In a new bar beneath a low-rise condo building – in the Zimmer-friendly corner of town – Occhipinti told the crowd: “We’ve got the momentum here. We can’t let up now.”
Speaking with PolitickerNJ afterward, Rice reiterated the promise that may come to haunt him in two years: He said Newark’s almost $40 million structural deficit will be eliminated by 2012. That’s 30 years of overspending that could be wiped clean in less than two years, he said, not exactly what taxpayers are expecting given that the city is selling off millions of dollars in assets in sale-leaseback agreements.
But Rice said the leaseback is the difference between a 16 percent and 42 percent tax increase. It was his idea, yes, but he’s not in love with it. It’s the better of bad options.
No different than other towns, he said, but, “We’re going to bite the bullet now. We’re just a bellwether. We’re not going to just push it.”
Cammarano came to Newark for a fundraiser in 2009, so the last time Rice was in Hoboken was in 2007, when he was the only elected official in the state backing now-President Barack Obama.
Obama hadn’t gone mainstream at the time, so when Rice was hit with press questions he wasn’t yet prepared for, he told Team Obama: “You gotta get me some talking points.”
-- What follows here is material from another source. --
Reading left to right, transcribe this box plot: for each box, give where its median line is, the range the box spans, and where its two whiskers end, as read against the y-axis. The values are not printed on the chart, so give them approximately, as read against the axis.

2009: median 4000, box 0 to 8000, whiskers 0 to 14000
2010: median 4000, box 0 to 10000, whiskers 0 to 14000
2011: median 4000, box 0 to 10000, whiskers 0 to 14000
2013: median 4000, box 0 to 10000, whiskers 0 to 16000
In an emailed response, Lenz’s campaign manager Sam Briggs said: “We welcome Ron Rice, Jr. back to Hoboken … (T)he last Hoboken candidate he hosted a fundraiser for is sitting in federal prison.”
“Mr. Rice certainly can’t be held accountable for Cammarano’s misdeeds, but he should closely consider the company Peter kept because they are the same folks backing Tim,” Briggs said. “In the end, it is disappointing that a self-proclaimed ‘reformer’ like Ron Rice, Jr. would come into Hoboken to support Tim, because Ron would never select a person with Tim’s inner circle and background in his own city.”
Joining Rice at the event was Assembly Majority Leader Joe Cryan (D-Union), Union County Freeholder Rayland Van Blake, and some local officials, including Assemblyman Ruben Ramos (D-Hoboken); Hudson County Freeholder Anthony Romano; Hoboken councilpersons Michael Russo, Theresa Castellano, and Nino Giacchi; and Jersey City Councilman Steven Fulop.
Ramos stepped up his criticism of Zimmer’s administration, for instance on a new flooding pump that he said the mayor is trying to take credit for, a pump that he helped bring in as a councilman years ago.
“Mayor Zimmer was in the audience at that press conference (announcing the pump),” he said. “Michael Lenz doesn’t even know where it is.”
He also harangued Zimmer’s new-to-town crowd who think Occhipinti, three years in town, is a carpetbagger. Ramos said, “You can’t write a letter saying that Tim is too new for Hoboken, when you’re too new for Hoboken.”